I want to have a community dialogue about the issues we are facing in our society, with hopes to find solutions that come from the people. The People’s State of the Union in its simplest form is a chance for us to determine what happens in our society to make it a better one. Just like the President, governors and mayors give State of the Union/State/City addresses, I want the people to do the same. Through nationwide simultaneous conversations, we will develop the People’s State of the Union, and together, we will deliver it in a formal address.
It’s a three part movement. First, we’ll have community conversations led by community panelists to define the issues. Second, we’ll have discussion-based solution-generating dialogues. Third, we’ll deliver the formal The People’s State of the Union Address from Akron. All three of these events will happen simultaneously nationwide.
Why pursue it?
At some point America became disconnected. Those who make decisions aren’t in tune with those who are are affected by those decisions. For example, in North Carolina, where I’m from, they just passed a law on transgender bathroom use, basically requiring that people use the bathroom according to the sex they were born into. Who in North Carolina thought this was an issue? It wasn’t. But some higher-up made it an issue, passed a law, and now it affects everyone.

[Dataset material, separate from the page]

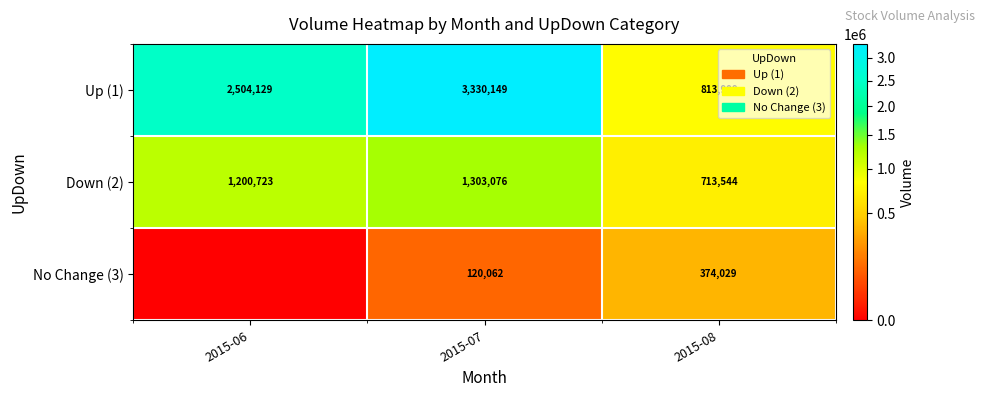

How many distinct data groups are displayed?

3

We’re facing the same problem nationwide, where people in power are making decisions without input from their constituents. My goal is to hold leaders accountable for their decisions and give voice and power back to the community—not just protest afterwards, but influence, by defining the issues, preparing solutions and then working to make those solutions realities. If we come together, hold community conversations and then send those people out to implement those solutions through grassroots organizing within groups that already exist, how cool is that?
When did you know your big idea was a good idea?
I knew it was a good idea when I was talking to someone, and she said it gave her chills. I knew it was a good idea when I was listening to community activists and seeing smaller versions of this happen all over different towns, and I thought, “How cool would it be to have the same conversations at the same time all across the county?”
How do you hope your big idea helps Akron grow?
Number one, I want Akron to be the birthplace of this national movement. Being the birthplace of a movement in and of itself is amazing. Akron has the power to do that. I also hope the community leaders here in Akron will help to spread the idea, and will in turn get more help from their community to implement solutions to the problems we face here in Akron.